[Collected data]

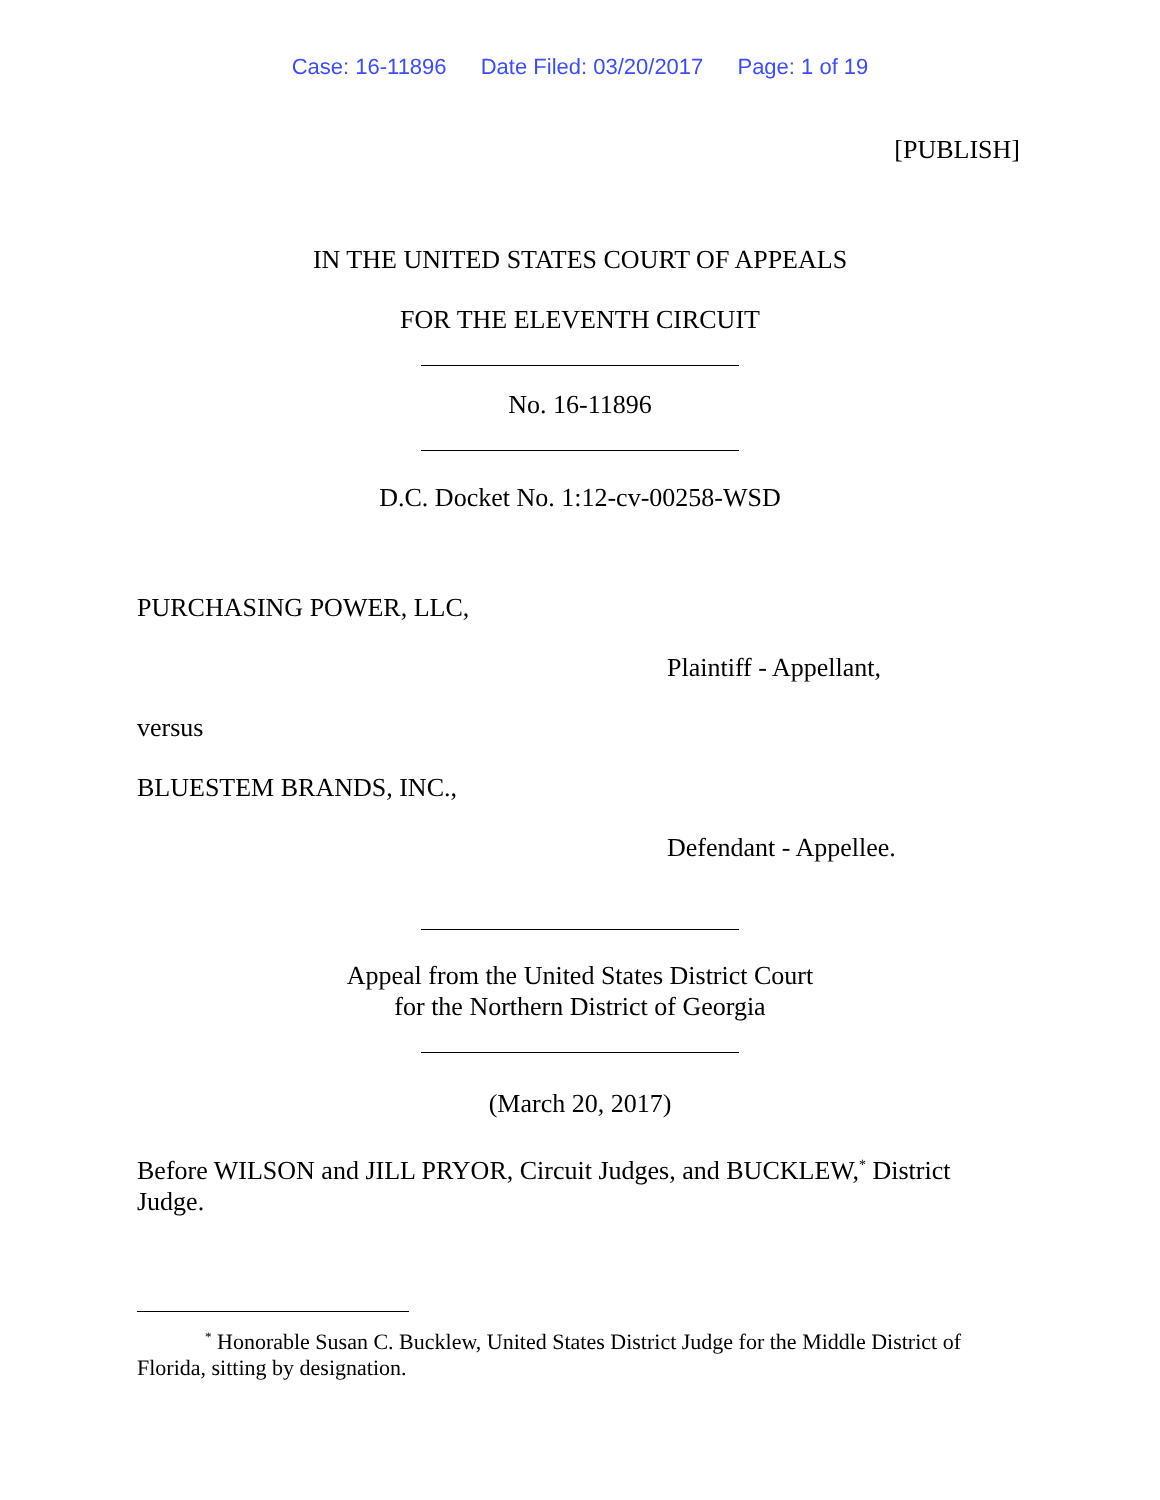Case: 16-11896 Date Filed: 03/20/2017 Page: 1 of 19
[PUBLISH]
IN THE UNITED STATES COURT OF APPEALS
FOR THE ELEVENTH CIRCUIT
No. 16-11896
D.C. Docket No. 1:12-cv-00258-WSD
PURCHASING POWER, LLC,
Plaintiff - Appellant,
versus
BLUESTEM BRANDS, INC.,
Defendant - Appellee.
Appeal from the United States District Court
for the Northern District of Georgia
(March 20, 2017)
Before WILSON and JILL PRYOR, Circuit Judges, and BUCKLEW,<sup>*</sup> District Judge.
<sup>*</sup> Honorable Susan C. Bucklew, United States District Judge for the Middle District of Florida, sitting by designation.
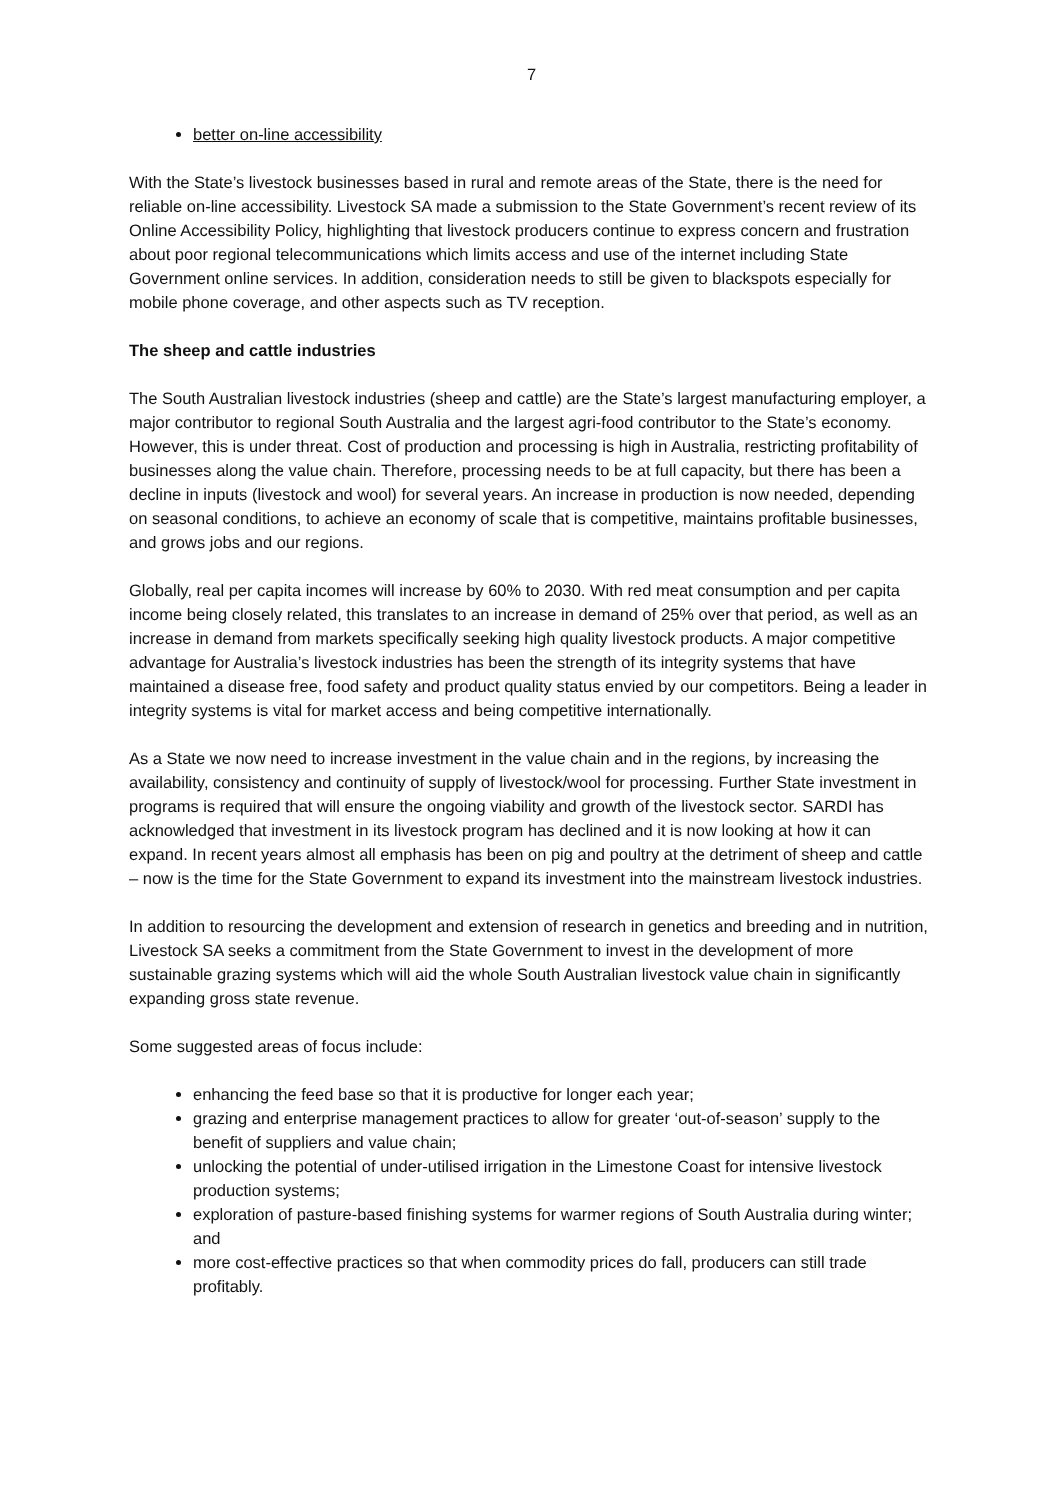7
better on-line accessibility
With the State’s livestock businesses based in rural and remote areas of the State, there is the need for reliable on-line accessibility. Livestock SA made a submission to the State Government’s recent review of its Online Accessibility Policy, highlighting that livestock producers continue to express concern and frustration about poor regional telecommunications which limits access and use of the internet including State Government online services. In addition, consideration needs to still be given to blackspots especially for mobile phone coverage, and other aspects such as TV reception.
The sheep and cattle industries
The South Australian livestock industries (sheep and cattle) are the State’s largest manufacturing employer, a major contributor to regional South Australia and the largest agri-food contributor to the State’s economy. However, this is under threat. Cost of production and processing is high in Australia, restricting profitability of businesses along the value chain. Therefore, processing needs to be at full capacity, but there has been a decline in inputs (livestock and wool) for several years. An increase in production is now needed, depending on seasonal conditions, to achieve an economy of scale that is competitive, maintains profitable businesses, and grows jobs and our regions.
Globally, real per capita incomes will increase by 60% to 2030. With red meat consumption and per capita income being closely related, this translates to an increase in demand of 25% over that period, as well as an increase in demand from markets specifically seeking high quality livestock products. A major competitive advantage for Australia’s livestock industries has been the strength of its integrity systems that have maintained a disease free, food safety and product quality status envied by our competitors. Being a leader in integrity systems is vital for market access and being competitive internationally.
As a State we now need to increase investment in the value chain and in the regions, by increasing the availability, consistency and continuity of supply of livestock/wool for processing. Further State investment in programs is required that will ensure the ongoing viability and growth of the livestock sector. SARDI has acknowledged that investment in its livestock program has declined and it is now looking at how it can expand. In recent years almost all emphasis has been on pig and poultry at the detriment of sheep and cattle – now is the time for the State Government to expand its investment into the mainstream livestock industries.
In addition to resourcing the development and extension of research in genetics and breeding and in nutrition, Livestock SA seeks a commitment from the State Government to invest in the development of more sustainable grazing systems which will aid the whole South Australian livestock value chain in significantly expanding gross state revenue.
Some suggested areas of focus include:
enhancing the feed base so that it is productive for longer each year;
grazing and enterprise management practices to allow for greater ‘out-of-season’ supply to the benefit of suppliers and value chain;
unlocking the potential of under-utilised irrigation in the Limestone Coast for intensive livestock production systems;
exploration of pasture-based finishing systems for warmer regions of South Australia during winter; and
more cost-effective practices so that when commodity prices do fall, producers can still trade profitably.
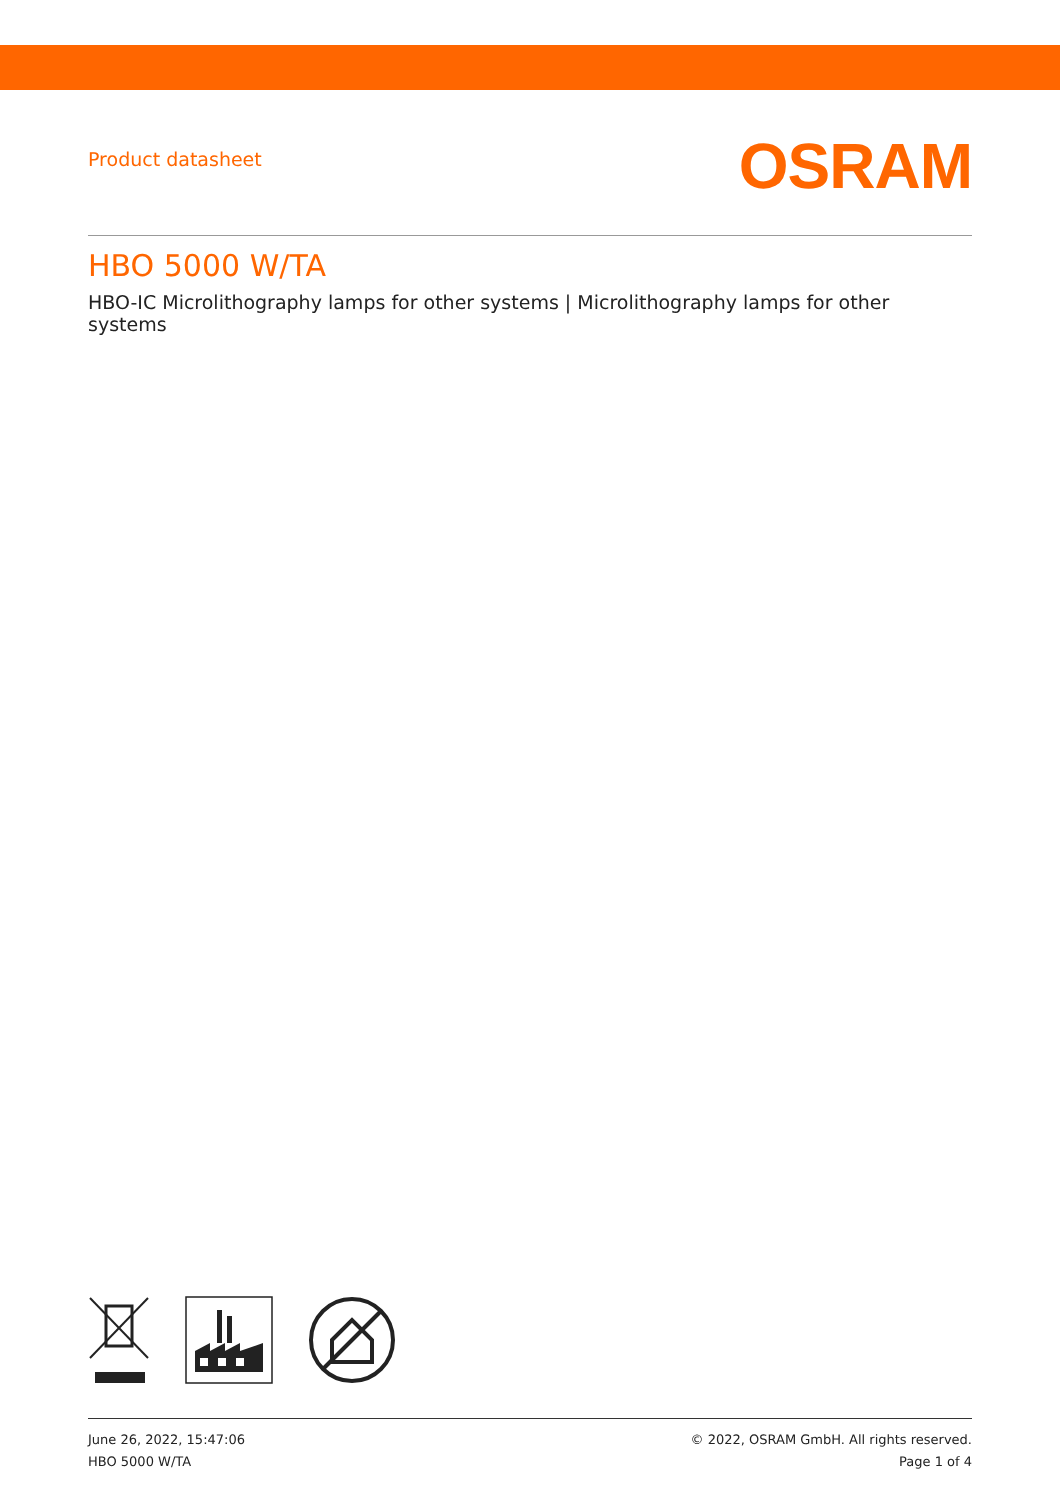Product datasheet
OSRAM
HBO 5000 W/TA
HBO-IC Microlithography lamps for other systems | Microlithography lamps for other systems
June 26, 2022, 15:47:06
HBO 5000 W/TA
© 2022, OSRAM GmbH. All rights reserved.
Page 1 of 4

§ **Work required**:
Print each record exactly as it stands, skipping the pictures.

§ **Response**:
Case: 16-11896 Date Filed: 03/20/2017 Page: 1 of 19
[PUBLISH]
IN THE UNITED STATES COURT OF APPEALS
FOR THE ELEVENTH CIRCUIT
No. 16-11896
D.C. Docket No. 1:12-cv-00258-WSD
PURCHASING POWER, LLC,
Plaintiff - Appellant,
versus
BLUESTEM BRANDS, INC.,
Defendant - Appellee.
Appeal from the United States District Court
for the Northern District of Georgia
(March 20, 2017)
Before WILSON and JILL PRYOR, Circuit Judges, and BUCKLEW,<sup>*</sup> District Judge.
<sup>*</sup> Honorable Susan C. Bucklew, United States District Judge for the Middle District of Florida, sitting by designation.
7
better on-line accessibility
With the State’s livestock businesses based in rural and remote areas of the State, there is the need for reliable on-line accessibility. Livestock SA made a submission to the State Government’s recent review of its Online Accessibility Policy, highlighting that livestock producers continue to express concern and frustration about poor regional telecommunications which limits access and use of the internet including State Government online services. In addition, consideration needs to still be given to blackspots especially for mobile phone coverage, and other aspects such as TV reception.
The sheep and cattle industries
The South Australian livestock industries (sheep and cattle) are the State’s largest manufacturing employer, a major contributor to regional South Australia and the largest agri-food contributor to the State’s economy. However, this is under threat. Cost of production and processing is high in Australia, restricting profitability of businesses along the value chain. Therefore, processing needs to be at full capacity, but there has been a decline in inputs (livestock and wool) for several years. An increase in production is now needed, depending on seasonal conditions, to achieve an economy of scale that is competitive, maintains profitable businesses, and grows jobs and our regions.
Globally, real per capita incomes will increase by 60% to 2030. With red meat consumption and per capita income being closely related, this translates to an increase in demand of 25% over that period, as well as an increase in demand from markets specifically seeking high quality livestock products. A major competitive advantage for Australia’s livestock industries has been the strength of its integrity systems that have maintained a disease free, food safety and product quality status envied by our competitors. Being a leader in integrity systems is vital for market access and being competitive internationally.
As a State we now need to increase investment in the value chain and in the regions, by increasing the availability, consistency and continuity of supply of livestock/wool for processing. Further State investment in programs is required that will ensure the ongoing viability and growth of the livestock sector. SARDI has acknowledged that investment in its livestock program has declined and it is now looking at how it can expand. In recent years almost all emphasis has been on pig and poultry at the detriment of sheep and cattle – now is the time for the State Government to expand its investment into the mainstream livestock industries.
In addition to resourcing the development and extension of research in genetics and breeding and in nutrition, Livestock SA seeks a commitment from the State Government to invest in the development of more sustainable grazing systems which will aid the whole South Australian livestock value chain in significantly expanding gross state revenue.
Some suggested areas of focus include:
enhancing the feed base so that it is productive for longer each year;
grazing and enterprise management practices to allow for greater ‘out-of-season’ supply to the benefit of suppliers and value chain;
unlocking the potential of under-utilised irrigation in the Limestone Coast for intensive livestock production systems;
exploration of pasture-based finishing systems for warmer regions of South Australia during winter; and
more cost-effective practices so that when commodity prices do fall, producers can still trade profitably.
Product datasheet
OSRAM
HBO 5000 W/TA
HBO-IC Microlithography lamps for other systems | Microlithography lamps for other systems
June 26, 2022, 15:47:06
HBO 5000 W/TA
© 2022, OSRAM GmbH. All rights reserved.
Page 1 of 4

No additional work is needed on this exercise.